‣ Jerrick (OTC:JMDA) is a five-year-old company, which spent the startup phase developing a revenue-generating platform, built primarily for the creator and the broader creative community. Via an acquisition, the company recently started to generate meaningful revenues. Its main source of revenue is expected to be from its new subscription services sold to web-based content creators and the brands that are anxious to access the creators’ audience. It could now be at the beginning stages of rapid growth.
‣ Jerrick’s platform, Vocal, supports all forms of rich-media content: text, video, audio, images, products, and more. The platform has an easy-to-use open canvas content editor. Users can embed a variety of digital content including YouTube videos, Instagram posts, Spotify playlists, podcasts, and more directly into Vocal’s editor. The invention of the smartphone first allowed users to aggregate digital content, resources and services. Now, the Vocal platform provides users with aggregated digital content, resources, and services on a more targeted basis. Vocal is the next iteration of this aggregation trend, empowering the creative community with powerful storytelling resources and tools, which can be accessed more efficiently and effectively than could its predecessors, and from any device, whether on mobile, desktop or tablet.

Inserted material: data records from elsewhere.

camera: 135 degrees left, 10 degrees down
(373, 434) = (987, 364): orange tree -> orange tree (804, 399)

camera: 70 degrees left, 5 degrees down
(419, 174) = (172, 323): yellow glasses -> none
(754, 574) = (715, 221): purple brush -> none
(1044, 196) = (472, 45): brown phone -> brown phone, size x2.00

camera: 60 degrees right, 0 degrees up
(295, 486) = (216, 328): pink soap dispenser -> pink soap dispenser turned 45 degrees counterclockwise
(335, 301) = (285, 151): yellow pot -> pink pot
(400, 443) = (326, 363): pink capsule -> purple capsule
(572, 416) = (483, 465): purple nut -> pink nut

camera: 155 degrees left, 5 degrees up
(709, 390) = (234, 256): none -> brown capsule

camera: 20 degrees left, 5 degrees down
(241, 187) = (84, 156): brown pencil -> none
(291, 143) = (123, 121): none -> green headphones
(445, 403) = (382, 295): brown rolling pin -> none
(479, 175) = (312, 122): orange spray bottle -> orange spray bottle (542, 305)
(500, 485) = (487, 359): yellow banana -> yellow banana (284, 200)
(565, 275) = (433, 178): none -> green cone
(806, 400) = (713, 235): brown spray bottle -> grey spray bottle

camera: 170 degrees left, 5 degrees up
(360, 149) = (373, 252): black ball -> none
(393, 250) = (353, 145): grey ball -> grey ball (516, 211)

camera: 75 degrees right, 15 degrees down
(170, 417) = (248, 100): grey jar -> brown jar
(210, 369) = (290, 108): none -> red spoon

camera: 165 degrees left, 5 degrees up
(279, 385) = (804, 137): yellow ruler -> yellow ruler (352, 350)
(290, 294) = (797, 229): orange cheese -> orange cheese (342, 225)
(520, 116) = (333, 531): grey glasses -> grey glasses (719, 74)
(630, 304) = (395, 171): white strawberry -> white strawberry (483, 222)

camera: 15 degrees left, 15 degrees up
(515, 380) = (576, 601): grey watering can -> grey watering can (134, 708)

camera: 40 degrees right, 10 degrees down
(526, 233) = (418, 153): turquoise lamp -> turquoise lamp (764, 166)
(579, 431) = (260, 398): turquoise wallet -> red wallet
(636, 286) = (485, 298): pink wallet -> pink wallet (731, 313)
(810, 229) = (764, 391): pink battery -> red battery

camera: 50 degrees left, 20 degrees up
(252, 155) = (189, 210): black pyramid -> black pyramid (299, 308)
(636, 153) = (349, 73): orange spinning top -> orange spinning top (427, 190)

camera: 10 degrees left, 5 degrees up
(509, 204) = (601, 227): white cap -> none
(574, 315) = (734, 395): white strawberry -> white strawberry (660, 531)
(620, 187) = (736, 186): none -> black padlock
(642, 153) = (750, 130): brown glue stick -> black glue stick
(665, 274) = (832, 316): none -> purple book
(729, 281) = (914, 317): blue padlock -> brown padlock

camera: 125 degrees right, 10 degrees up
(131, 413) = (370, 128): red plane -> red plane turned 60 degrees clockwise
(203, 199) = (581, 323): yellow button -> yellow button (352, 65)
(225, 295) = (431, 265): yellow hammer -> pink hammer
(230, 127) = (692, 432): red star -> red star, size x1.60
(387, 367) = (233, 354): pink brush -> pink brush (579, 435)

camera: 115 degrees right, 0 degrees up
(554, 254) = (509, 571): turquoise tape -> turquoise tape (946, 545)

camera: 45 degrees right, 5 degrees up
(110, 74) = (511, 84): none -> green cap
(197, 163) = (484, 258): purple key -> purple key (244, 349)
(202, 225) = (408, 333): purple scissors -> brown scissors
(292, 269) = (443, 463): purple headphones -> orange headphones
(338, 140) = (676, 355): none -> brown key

‣ Jerrick has created a next generation platform for creating and sharing multimedia content on the web. Vocal was built in conjunction with Sydney-based development group Thinkmill, led by its founder Jed Watson. Its flexible architecture was built from the ground up using Keystone, a cost-efficient, and highly scalable development framework. Vocal’s technology offers a number of differentiating factors that can enable it to compete effectively with the likes of WordPress or Medium for both eyeballs and creators. Vocal’s scalable technology is easy to update and built to support future development, which should result in much lower operational costs than its legacy competitors.
‣ Revenues are primarily generated from content creators and brands, not readers. There is no display advertising on the site or cost for readers to read/view content, both increasingly unprofitable business models. Not having a paywall encourages visitors and views, which supports revenues from brands through native advertising. Jerrick collects first-party data that can be used to help brands target audiences in third party systems such as Facebook, Instagram, and Snapchat, which works to optimize conversions on branded content campaigns. Through Jerrick’s acquisition of Seller’s Choice and its e-commerce based clientele, Vocal has expanded its technology into the direct-to-consumer marketplace, providing invaluable data to brands and the opportunity to work with Vocal for Brands.
‣ Viewership on the site is enhanced by proprietary search engine optimization (SEO) built into Vocal’s architecture. As creators amplify their content through their own social media channels, the optimization is further enhanced. Creators can get more views and greater discoverability by publishing content on Vocal as opposed to other sites geared toward short form content, which have limited search capabilities and discovery tools, as well as limited opportunities for content monetization.
‣ While platforms such as Medium, Patreon, Vimeo, and Automattic have burned through $100’s of millions of dollars and not reached profitability, Jerrick looks to reach operating breakeven at approximately $1.5 – 2 million in quarterly revenues. This could be reached as soon as the end of this year depending on how subscriptions ramp, based on its next generation technology, low cost architecture, and unique user generated content strategy. Additionally, on January 22, 2020 the company released a new offering for creators and brands–Challenges–which is expected to be a key revenue driver in 2020.
‣ Per an S-1 filed on September 27, 2019, the company is planning a $6-$7 million capital raise to support growth both internally and through acquisitions. At the same time, it will be rebranding and changing its name to Creatd, as well as uplisting to the NASDAQ, where it has an active application. Management expects the uplisting to take place in first quarter 2020. This cash raise should see it through to cash flow breakeven barring any outsized acquisitions.